-- RAW DATA follows --

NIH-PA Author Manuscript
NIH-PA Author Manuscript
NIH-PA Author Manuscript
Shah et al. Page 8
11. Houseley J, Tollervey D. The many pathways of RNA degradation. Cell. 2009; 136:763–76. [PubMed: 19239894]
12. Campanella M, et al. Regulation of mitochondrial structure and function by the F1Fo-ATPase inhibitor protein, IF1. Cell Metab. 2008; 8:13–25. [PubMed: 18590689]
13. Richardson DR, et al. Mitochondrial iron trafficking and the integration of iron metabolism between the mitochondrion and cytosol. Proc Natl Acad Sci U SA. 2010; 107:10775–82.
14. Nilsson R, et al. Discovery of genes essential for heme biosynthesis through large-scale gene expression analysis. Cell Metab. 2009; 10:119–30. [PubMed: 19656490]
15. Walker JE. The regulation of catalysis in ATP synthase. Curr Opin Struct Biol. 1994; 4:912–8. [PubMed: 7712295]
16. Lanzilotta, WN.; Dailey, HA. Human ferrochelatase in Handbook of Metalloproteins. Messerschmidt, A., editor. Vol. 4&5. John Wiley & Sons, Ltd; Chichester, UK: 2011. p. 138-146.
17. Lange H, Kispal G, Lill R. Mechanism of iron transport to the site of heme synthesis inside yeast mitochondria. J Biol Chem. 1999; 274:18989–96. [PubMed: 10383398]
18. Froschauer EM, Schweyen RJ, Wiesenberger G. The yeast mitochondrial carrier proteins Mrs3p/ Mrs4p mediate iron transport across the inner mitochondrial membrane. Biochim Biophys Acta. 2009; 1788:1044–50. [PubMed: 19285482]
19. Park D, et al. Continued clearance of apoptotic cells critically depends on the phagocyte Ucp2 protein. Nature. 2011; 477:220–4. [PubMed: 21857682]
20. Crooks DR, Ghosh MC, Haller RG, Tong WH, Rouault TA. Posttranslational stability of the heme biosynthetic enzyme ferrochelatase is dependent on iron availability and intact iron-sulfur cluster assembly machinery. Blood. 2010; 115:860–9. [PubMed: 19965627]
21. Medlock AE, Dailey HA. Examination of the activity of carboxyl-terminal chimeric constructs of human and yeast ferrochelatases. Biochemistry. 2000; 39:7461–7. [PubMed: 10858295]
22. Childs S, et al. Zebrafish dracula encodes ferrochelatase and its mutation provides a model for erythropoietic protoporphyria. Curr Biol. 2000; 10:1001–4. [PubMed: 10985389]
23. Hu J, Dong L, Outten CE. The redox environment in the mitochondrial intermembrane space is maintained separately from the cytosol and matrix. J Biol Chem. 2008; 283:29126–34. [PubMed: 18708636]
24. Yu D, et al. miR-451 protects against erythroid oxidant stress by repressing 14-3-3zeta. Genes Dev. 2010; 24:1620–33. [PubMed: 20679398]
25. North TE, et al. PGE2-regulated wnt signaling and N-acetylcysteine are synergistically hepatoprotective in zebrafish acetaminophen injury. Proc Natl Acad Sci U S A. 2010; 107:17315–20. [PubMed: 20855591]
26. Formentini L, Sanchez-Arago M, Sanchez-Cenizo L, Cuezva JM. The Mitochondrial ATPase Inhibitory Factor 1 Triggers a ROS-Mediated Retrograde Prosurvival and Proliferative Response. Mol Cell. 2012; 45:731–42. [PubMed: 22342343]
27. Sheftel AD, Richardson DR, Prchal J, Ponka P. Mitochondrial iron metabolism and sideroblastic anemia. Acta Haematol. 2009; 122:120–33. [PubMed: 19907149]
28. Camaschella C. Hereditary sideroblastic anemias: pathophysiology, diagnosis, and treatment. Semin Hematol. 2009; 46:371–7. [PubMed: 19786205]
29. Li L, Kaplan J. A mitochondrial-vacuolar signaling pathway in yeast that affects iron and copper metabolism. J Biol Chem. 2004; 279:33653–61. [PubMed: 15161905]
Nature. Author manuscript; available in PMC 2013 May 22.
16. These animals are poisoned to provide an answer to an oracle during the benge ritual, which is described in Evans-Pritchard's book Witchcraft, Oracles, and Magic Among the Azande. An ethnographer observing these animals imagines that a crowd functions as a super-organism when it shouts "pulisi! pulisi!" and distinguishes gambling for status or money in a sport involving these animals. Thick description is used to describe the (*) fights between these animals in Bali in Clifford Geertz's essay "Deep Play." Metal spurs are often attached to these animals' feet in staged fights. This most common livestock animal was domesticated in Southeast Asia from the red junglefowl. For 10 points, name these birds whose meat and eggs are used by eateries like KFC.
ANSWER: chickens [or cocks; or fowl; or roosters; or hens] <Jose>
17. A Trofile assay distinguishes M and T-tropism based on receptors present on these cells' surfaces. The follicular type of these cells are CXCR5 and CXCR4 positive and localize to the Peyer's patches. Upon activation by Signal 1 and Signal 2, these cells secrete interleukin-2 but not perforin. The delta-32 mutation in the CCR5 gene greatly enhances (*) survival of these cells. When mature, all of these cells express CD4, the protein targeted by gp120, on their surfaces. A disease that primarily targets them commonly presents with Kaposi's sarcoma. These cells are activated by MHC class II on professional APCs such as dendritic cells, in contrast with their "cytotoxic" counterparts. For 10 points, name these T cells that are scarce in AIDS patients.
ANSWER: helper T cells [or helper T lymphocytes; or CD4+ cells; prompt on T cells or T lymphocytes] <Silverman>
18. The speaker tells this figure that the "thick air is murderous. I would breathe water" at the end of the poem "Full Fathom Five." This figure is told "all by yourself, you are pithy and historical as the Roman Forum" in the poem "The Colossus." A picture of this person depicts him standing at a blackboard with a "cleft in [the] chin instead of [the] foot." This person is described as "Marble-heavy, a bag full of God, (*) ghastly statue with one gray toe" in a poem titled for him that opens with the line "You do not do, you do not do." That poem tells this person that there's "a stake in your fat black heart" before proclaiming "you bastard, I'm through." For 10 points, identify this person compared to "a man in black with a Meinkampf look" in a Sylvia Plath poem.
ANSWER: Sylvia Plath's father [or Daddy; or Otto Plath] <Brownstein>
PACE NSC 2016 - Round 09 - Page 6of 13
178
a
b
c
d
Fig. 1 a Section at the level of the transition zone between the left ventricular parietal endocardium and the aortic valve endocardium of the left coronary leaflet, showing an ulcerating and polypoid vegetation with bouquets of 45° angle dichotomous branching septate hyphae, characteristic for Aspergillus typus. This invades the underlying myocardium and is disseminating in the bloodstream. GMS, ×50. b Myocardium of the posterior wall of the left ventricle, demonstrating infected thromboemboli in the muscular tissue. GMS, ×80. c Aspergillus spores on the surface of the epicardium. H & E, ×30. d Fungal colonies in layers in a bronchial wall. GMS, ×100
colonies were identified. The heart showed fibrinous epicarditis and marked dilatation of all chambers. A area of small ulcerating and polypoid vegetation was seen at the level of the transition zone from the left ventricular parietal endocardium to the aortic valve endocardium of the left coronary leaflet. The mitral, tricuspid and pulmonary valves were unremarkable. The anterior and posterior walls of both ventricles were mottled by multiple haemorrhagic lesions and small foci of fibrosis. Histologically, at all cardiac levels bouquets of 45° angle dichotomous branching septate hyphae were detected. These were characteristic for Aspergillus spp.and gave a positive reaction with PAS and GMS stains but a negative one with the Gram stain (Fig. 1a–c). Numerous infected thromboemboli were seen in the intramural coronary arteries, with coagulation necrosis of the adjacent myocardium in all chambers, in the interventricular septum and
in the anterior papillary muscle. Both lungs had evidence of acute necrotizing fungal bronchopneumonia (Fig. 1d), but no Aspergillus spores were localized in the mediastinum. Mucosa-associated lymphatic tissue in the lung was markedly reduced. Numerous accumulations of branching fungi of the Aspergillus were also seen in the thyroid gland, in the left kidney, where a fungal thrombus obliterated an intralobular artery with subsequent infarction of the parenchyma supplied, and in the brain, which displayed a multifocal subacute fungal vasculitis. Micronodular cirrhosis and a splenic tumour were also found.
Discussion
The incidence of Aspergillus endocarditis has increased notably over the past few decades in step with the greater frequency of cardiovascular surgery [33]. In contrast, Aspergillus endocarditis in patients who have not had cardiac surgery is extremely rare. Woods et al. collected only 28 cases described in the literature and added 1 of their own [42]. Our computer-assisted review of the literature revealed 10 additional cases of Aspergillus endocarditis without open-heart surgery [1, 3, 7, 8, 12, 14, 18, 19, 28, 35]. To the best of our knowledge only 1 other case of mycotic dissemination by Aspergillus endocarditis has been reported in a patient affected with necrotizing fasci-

-- RAW DATA concluded --

■ ACTIVITY: Return the lines of the listing above exactly as they appear, starting with the first and stopping after the line that holds "21. Medlock AE, Dailey".

■ RESPONSE:
NIH-PA Author Manuscript
NIH-PA Author Manuscript
NIH-PA Author Manuscript
Shah et al. Page 8
11. Houseley J, Tollervey D. The many pathways of RNA degradation. Cell. 2009; 136:763–76. [PubMed: 19239894]
12. Campanella M, et al. Regulation of mitochondrial structure and function by the F1Fo-ATPase inhibitor protein, IF1. Cell Metab. 2008; 8:13–25. [PubMed: 18590689]
13. Richardson DR, et al. Mitochondrial iron trafficking and the integration of iron metabolism between the mitochondrion and cytosol. Proc Natl Acad Sci U SA. 2010; 107:10775–82.
14. Nilsson R, et al. Discovery of genes essential for heme biosynthesis through large-scale gene expression analysis. Cell Metab. 2009; 10:119–30. [PubMed: 19656490]
15. Walker JE. The regulation of catalysis in ATP synthase. Curr Opin Struct Biol. 1994; 4:912–8. [PubMed: 7712295]
16. Lanzilotta, WN.; Dailey, HA. Human ferrochelatase in Handbook of Metalloproteins. Messerschmidt, A., editor. Vol. 4&5. John Wiley & Sons, Ltd; Chichester, UK: 2011. p. 138-146.
17. Lange H, Kispal G, Lill R. Mechanism of iron transport to the site of heme synthesis inside yeast mitochondria. J Biol Chem. 1999; 274:18989–96. [PubMed: 10383398]
18. Froschauer EM, Schweyen RJ, Wiesenberger G. The yeast mitochondrial carrier proteins Mrs3p/ Mrs4p mediate iron transport across the inner mitochondrial membrane. Biochim Biophys Acta. 2009; 1788:1044–50. [PubMed: 19285482]
19. Park D, et al. Continued clearance of apoptotic cells critically depends on the phagocyte Ucp2 protein. Nature. 2011; 477:220–4. [PubMed: 21857682]
20. Crooks DR, Ghosh MC, Haller RG, Tong WH, Rouault TA. Posttranslational stability of the heme biosynthetic enzyme ferrochelatase is dependent on iron availability and intact iron-sulfur cluster assembly machinery. Blood. 2010; 115:860–9. [PubMed: 19965627]
21. Medlock AE, Dailey HA. Examination of the activity of carboxyl-terminal chimeric constructs of human and yeast ferrochelatases. Biochemistry. 2000; 39:7461–7. [PubMed: 10858295]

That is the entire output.